This is an endlessly interesting and disgusting story: local pols with little supervision + eminent domain + rich real estate developers and assorted corporate welfare queens + hapless citzens whos homes and businesses are in the way of the latest mall or stadium boondoggle. . .
The government has always found a way to take whatever it wants, just ask the Native Americans. What is even more laughable is the "fair market value" they pay the poor people that lose their roots, their livelihood, and the sense of accomplishment they achieved. I agree with Dude, these projects are always some pork-filled boondoggle, which stretches the original concept of eminent domain to the ludicrous...What is the point of doing anything worthwhile if the government can come take it away and put up a white elephant that will be blighted in a decade?
And yet, as a recent immigrant to PA, I find it completely paradoxical (if that's a word) that they will never use eminent domain to get land to widen/build a road, which means the only way to get to anywhere is a two lane buggy trail rather than a modern highway. "Pennsylvania - Philadelphia and Pittsburg seperated by Alabama."
Cynic: eminent domain is just one of those tools that have a legitimate use that are easily corrupted by the unscrupulous. It's like seizing the assests of criminals - it seems like a good idea to make criminals litterally pay for the cost of catching them, but it really just gives unscrupulous police departments a way to pad their budgets whenever they want.
This is not an eminent domain issue for the mart's small business owners ("tenants"). Even if there were no such thing as eminent domain, only Elliot Kattan, the mart's owner would have the legal standing to challenge this project.
Not that I'm usually inclined to make the "property is theft"
argument, but doesn't Pennsauken Mart owner Eliot Kattan owe his
very "ownership" of the property to the mother of all eminent
domain takings?
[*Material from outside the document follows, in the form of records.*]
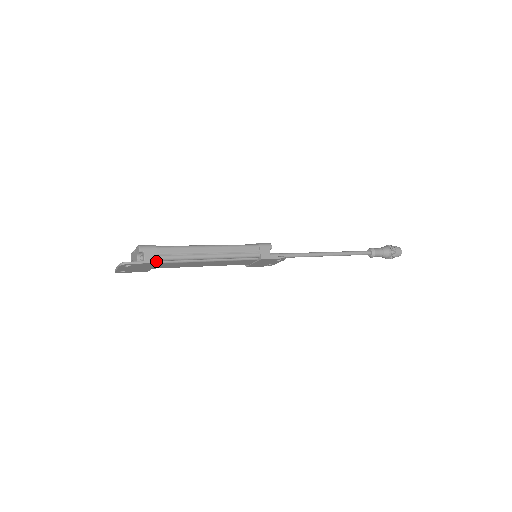
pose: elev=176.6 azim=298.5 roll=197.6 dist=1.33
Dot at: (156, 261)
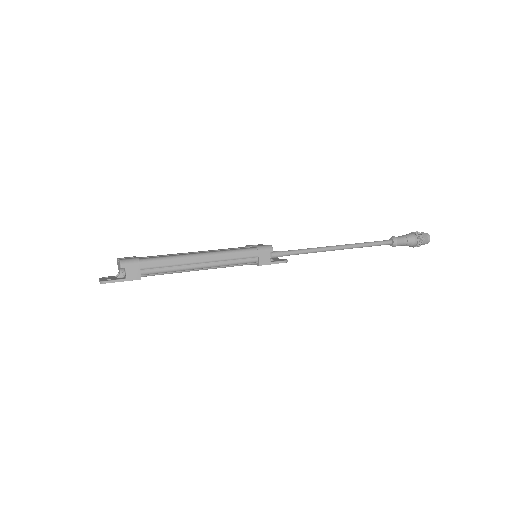
Dot at: (139, 278)
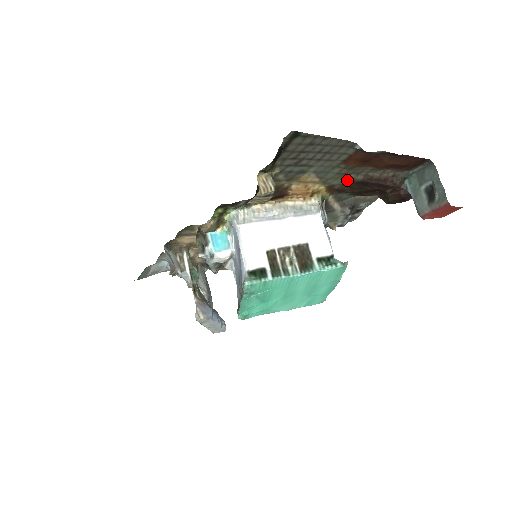
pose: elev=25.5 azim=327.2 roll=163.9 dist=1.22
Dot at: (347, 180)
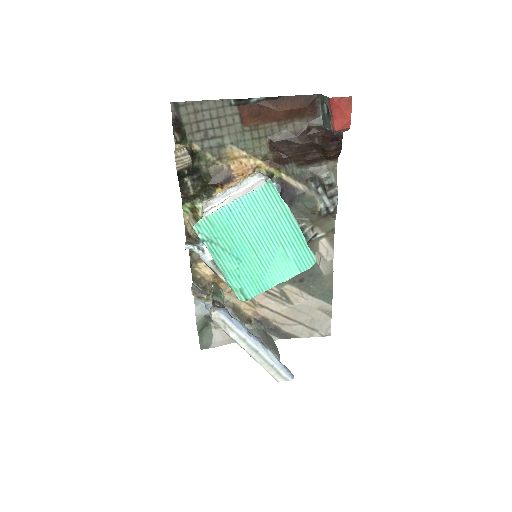
Dot at: (270, 145)
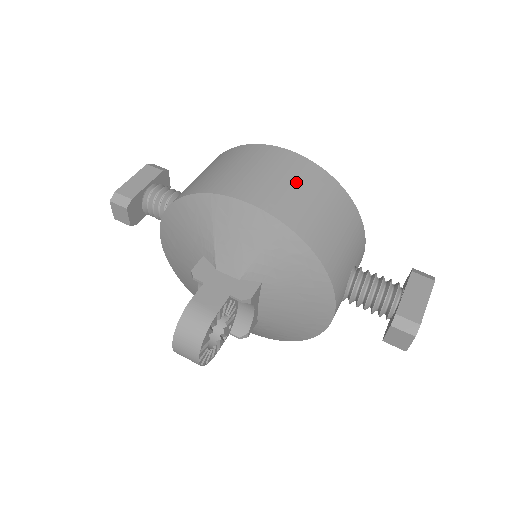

Trace the chain of title back far enough and you'll
arrive at European colonists ethnically cleansing the area of
native Americans and taking--yes--eminent domain over the land and
making it possible for the land to be sold to a series of New
Jerseyans ever since.
I'll grant that it's convenient to make the buck stop with that
violent seizure of the land by government in cooperation with
commercial interests. It's what makes it possible to function
today: otherwise we'd be lost. But if we're going to get properly
riled up by the contemporary push to seize the property by
government on behalf of commercial interests, can we have a moment
of silence for the flea market's tenants who are being kicked out
just as surely as the Indians were 350 or so years ago?
And this Kattan fellow: is he related to SNL's Chris Kattan?
And what is former Jersey City mayor and GOP gubernatorial
candidate Bret Schundler--who never met a state-subsidized
skyscraper project he didn't like--doing inserting himself as a
populist on this issue? Day is night! Dogs and cats are bedding
down together! Help!
Anon.: Not having standing to challenge a project in court is
not equivalent to not having issues with the project.
S.M.: Past injustices do not erase present ones.
Jaws, this is America and issues don't matter: if I have an issue with the color of your house, you have an issue because your girlfriend dumped you, someone else has issues with something we say that offends them -- it doesn't matter. Business owners lives are sadly disrupted, and it makes a very nice newspaper article, but the only oxen that could get gored here belong to Mr. Kattan and the owners of the Club Can-Can and Expo Center.